Hardening refers to a set of processes that ensure you’re minimizing the risk of a compromise or an attack. It’s the equivalent of installing burglar-proof windows and upgrading your lock systems to defend against common forms of intrusion. Examples of hardening include patch management — this is the process of ensuring all your devices, systems, applications, and services are running the latest version of the software. This will prevent attackers from taking advantage of known vulnerabilities. Hardening also includes targeted security controls and tools like email security, spam filters, antivirus tools, and full-disk encryption that protects data even if it’s stolen and taken out of a company’s network or servers.
The cloud has become such a crucial element for most companies that it requires its own security measures. Companies need to have ways to protect and secure software like Office 365, One Drive, Google Apps, and more. These are targeted security tools that can help secure cloud-based files, servers, and containers.
How you respond to a potential attack matters just as much as what you do to prevent an attack. Just because a burglar enters your house, doesn’t mean there’s nothing else you can do to stop him. Response tools can help you remove an attacker or minimize the damage they can do to your company. This includes tools like EDR, XDR as well as response services from partners who provide managed detection and response or managed security providers. By outsourcing the work to a team of experts available 24/7, you’ll be able to react much faster.

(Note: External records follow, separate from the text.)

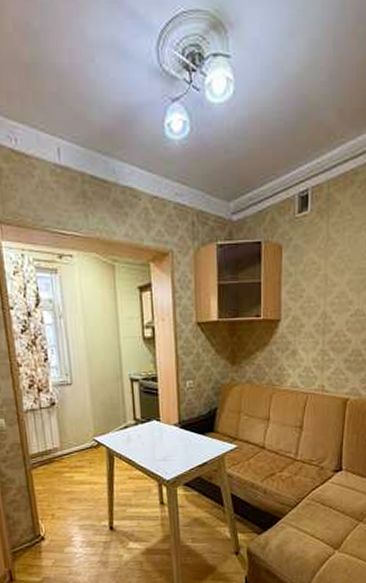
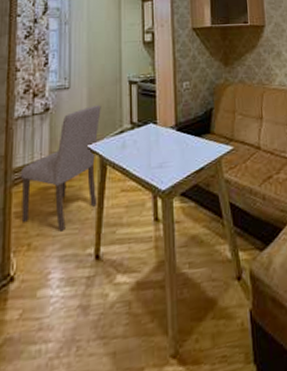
dining chair: none [36,402,108,507] -> present [20,105,101,232]

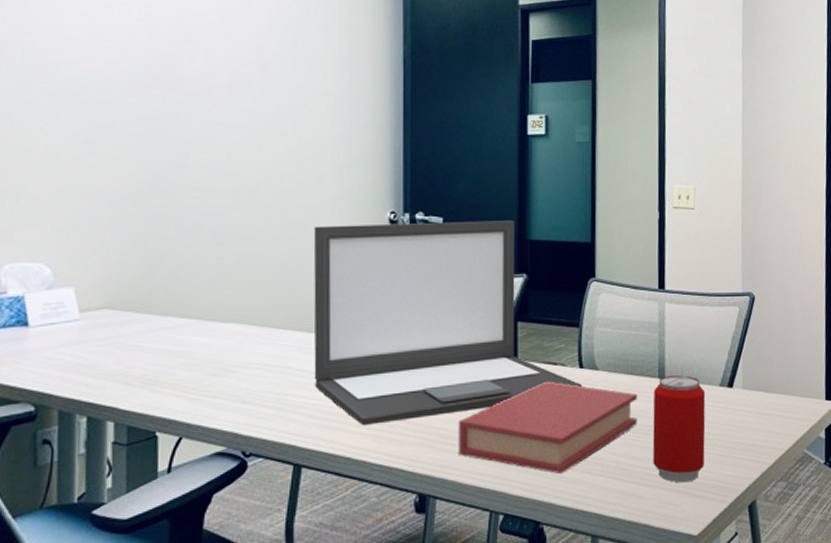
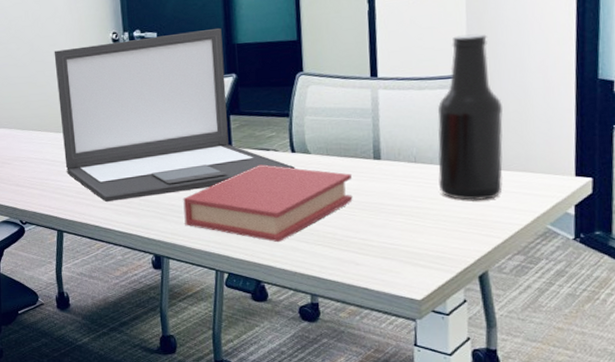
beverage can: present [652,375,706,483] -> none [368,156,428,253]
beer bottle: none [715,253,771,424] -> present [437,33,504,200]

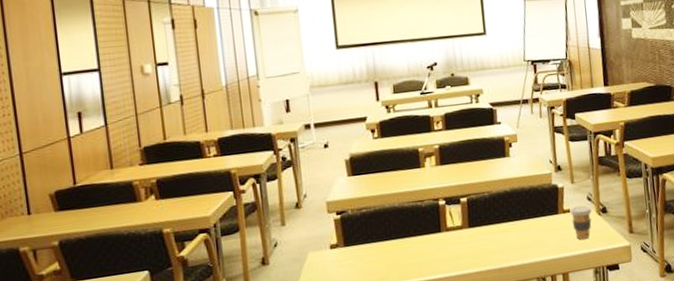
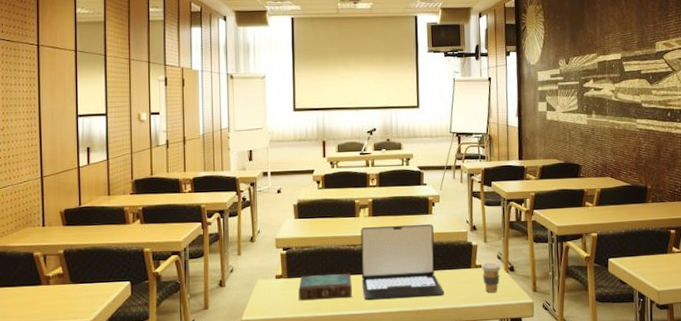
book: none [359,233,423,272] -> present [299,273,352,301]
laptop: none [427,168,530,263] -> present [360,224,445,301]

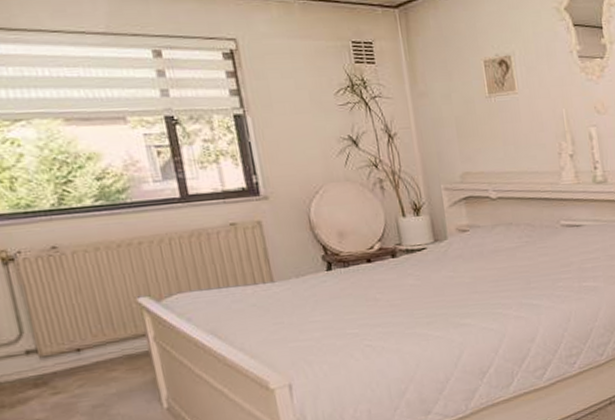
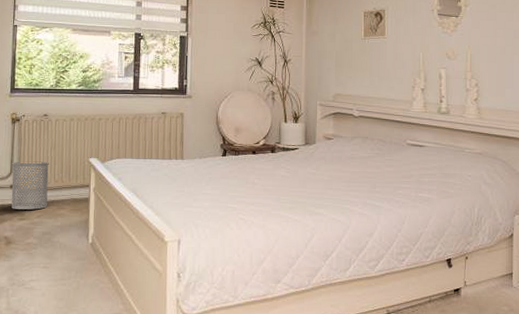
trash can: none [19,311,90,382] -> present [11,161,49,210]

Companies don’t have to do this by themselves — how third-parties can help
Building a comprehensive security department can be difficult because it requires a lot of resources. Not only are multiple security tools and technology needed, but talent and security personnel are required in order to make use of all the information, alerts, and data sent to organizations by these tools.

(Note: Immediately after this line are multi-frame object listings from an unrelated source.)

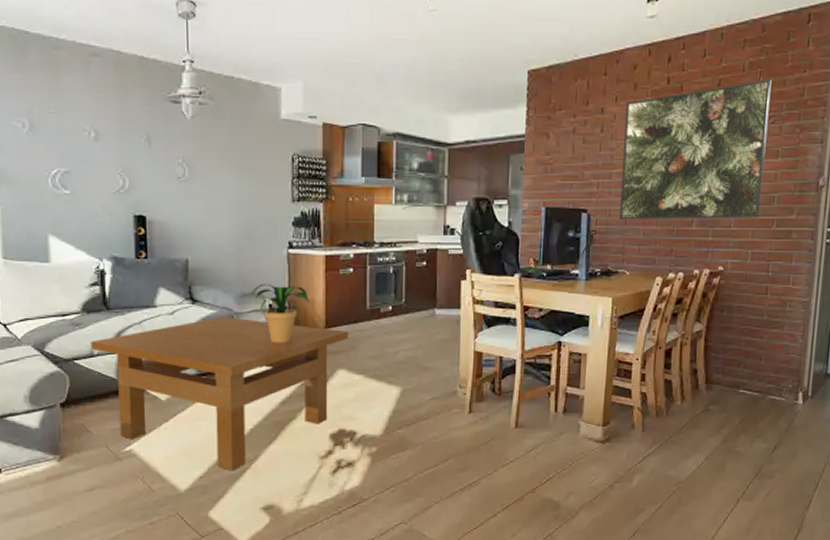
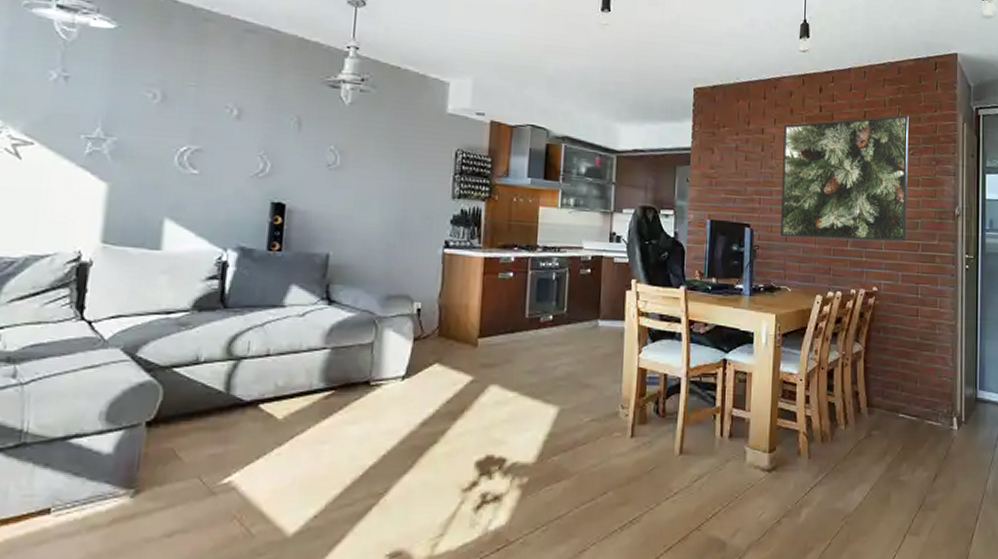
table: present [91,317,349,471] -> none [197,321,505,508]
potted plant: present [250,283,311,343] -> none [397,285,465,354]

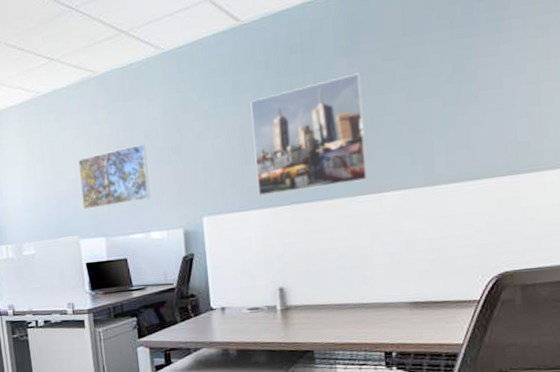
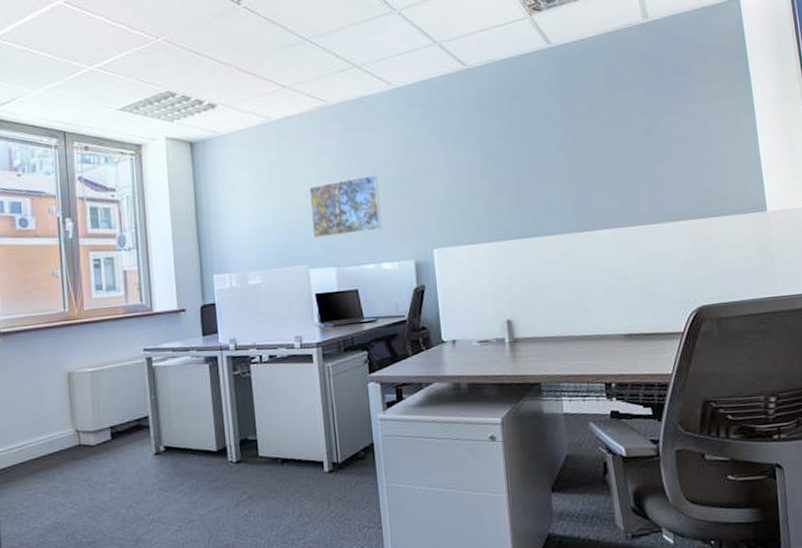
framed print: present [250,72,368,196] -> none [476,120,584,230]

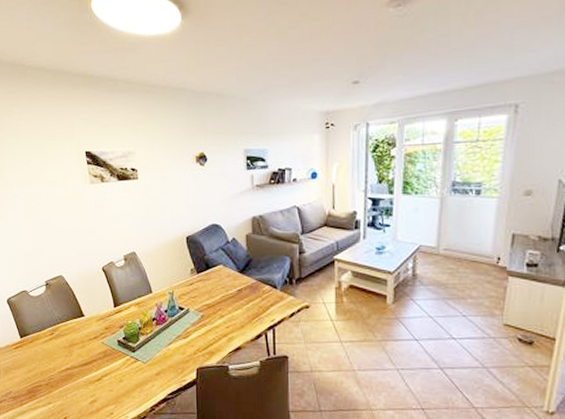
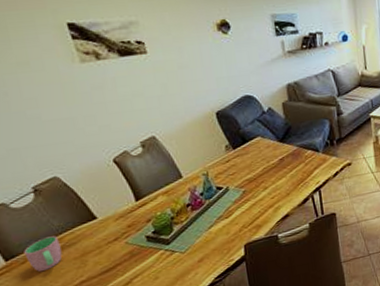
cup: none [33,324,57,353] -> present [23,236,63,272]

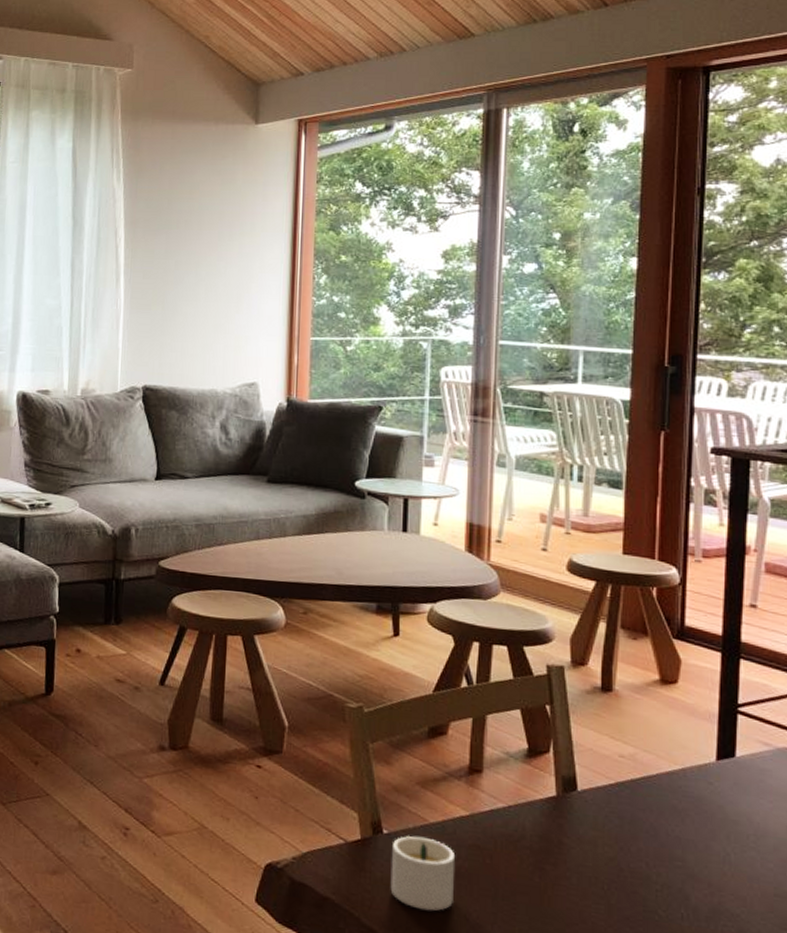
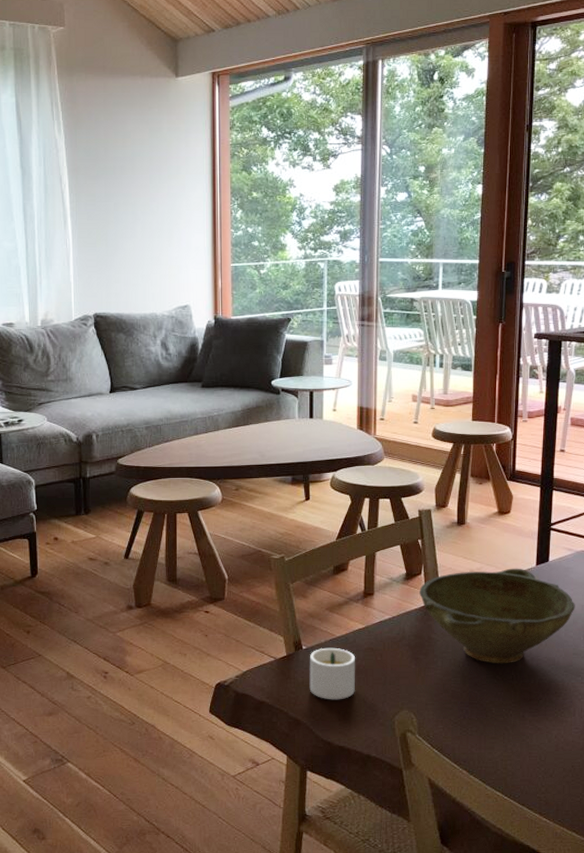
bowl: none [546,756,776,896] -> present [419,568,575,664]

Finding the right talent and tools can be a nearly impossible task, which is why you should consider partnering with a key cybersecurity vendor. Leveraging managed detection and response (MDR) providers who incorporate EDR and XDR for a comprehensive understanding of your IT environment that can help you better protect the company against advanced attacks.
Companies may also consider working with a managed security service provider (MSSP) who can act as an outsourced cyber security department. These providers can use tools and technology and respond to threats quickly to prevent any damage from happening.
While building comprehensive cybersecurity can be difficult, organizations have many options available to them. What’s most important is that they don’t just stop at a single preventative tool. Otherwise, you’re leaving your house wide open.